- Founded: 1985
- Founder: Michael Danias
- Country of origin: Australia
- Location: Marrickville, New South Wales

= Timberyard Records =

Timberyard Records is a pioneering record label in the Australian independent music movement of the 1980s.

Timberyard Records was established in 1985 in Newtown, New South Wales by Michael Danias. Initially releasing prominent underground Sydney acts such as Box the Jesuit, Candy Harlots, The Dubrovniks, Girl Monstar, Johnny Teen and the Broken Hearts and the Zen Genies.

In 1989 the label released a Christmas compilation, Rockin' Bethlehem, which featured a number of bands from the label, including The Dubrovniks, Ratcat, Girl Monstar, Steve Kilbey (The Church), Damien Lovelock (The Celibate Rifles), The Jackson Code and Lime Spiders. Proceeds from the sales of the album went to the Camperdown Children's Hospital. In 1990 the label released a second Christmas compilation album, Rockin' Bethlehem - The Second Coming, which featured The Falling Joys, Painters and Dockers, Ed Kuepper, The Screaming Tribesmen, Archie Roach and Paul Kelly. Also that year You Am I signed with Timberyard, with the label subsequently releasing the band's first two EPs, Snake Tide in May 1991 and Goddamn in May 1992. The band then signed to Ra Records, a sub-branch of rooArt Records.
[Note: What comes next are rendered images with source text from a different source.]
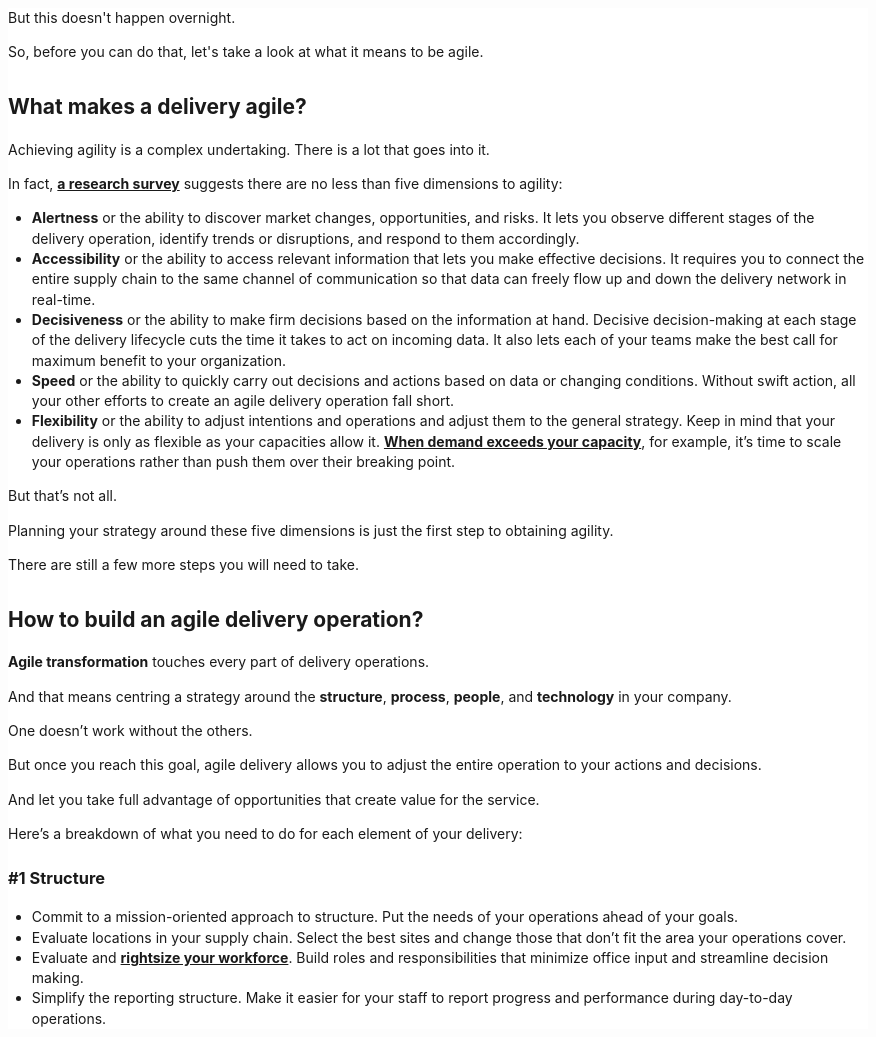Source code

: But this doesn't happen overnight.

So, before you can do that, let's take a look at what it means to be agile.

## What makes a delivery agile?

Achieving agility is a complex undertaking. There is a lot that goes into it.

In fact, [**a research survey**](http://citeseerx.ist.psu.edu/viewdoc/download?doi=10.1.1.851.9628&rep=rep1&type=pdf) suggests there are no less than five dimensions to agility:

* **Alertness** or the ability to discover market changes, opportunities, and risks. It lets you observe different stages of the delivery operation, identify trends or disruptions, and respond to them accordingly.
* **Accessibility** or the ability to access relevant information that lets you make effective decisions. It requires you to connect the entire supply chain to the same channel of communication so that data can freely flow up and down the delivery network in real-time.
* **Decisiveness** or the ability to make firm decisions based on the information at hand. Decisive decision-making at each stage of the delivery lifecycle cuts the time it takes to act on incoming data. It also lets each of your teams make the best call for maximum benefit to your organization.
* **Speed** or the ability to quickly carry out decisions and actions based on data or changing conditions. Without swift action, all your other efforts to create an agile delivery operation fall short.
* **Flexibility** or the ability to adjust intentions and operations and adjust them to the general strategy. Keep in mind that your delivery is only as flexible as your capacities allow it. [**When demand exceeds your capacity**](https://elogii.com/blog/how-to-improve-last-mile-delivery-when-demand-exceeds-your-capacity/ "when demand exceeds your capacity"), for example, it’s time to scale your operations rather than push them over their breaking point.

But that’s not all.

Planning your strategy around these five dimensions is just the first step to obtaining agility.

There are still a few more steps you will need to take.

## How to build an agile delivery operation?

**Agile transformation** touches every part of delivery operations. 

And that means centring a strategy around the **structure**, **process**, **people**, and **technology** in your company.

One doesn’t work without the others.

But once you reach this goal, agile delivery allows you to adjust the entire operation to your actions and decisions. 

And let you take full advantage of opportunities that create value for the service.

Here’s a breakdown of what you need to do for each element of your delivery:

### #1 Structure

* Commit to a mission-oriented approach to structure. Put the needs of your operations ahead of your goals.
* Evaluate locations in your supply chain. Select the best sites and change those that don’t fit the area your operations cover.
* Evaluate and [**rightsize your workforce**](https://marketbusinessnews.com/financial-glossary/rightsizing-meaning-definition/). Build roles and responsibilities that minimize office input and streamline decision making.
* Simplify the reporting structure. Make it easier for your staff to report progress and performance during day-to-day operations.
Timberyard took an extended break for many years before becoming active in the mid-2000s, with releases from Melbourne bands, Ripe, Cosmic Psychos and Damn Arms as well as Sydney artists Warhorse, Circle Pit and Atrocities.

In 2004 the label started working with Teenager, a band composed of Nick Littlemore from Pnau and Empire of the Sun and Pip Brown known as Ladyhawke, on an art rock album titled Thirteen. It was recorded in many countries in collaboration with many artists. The album was released in 2006. The first single from the album was titled "Pony".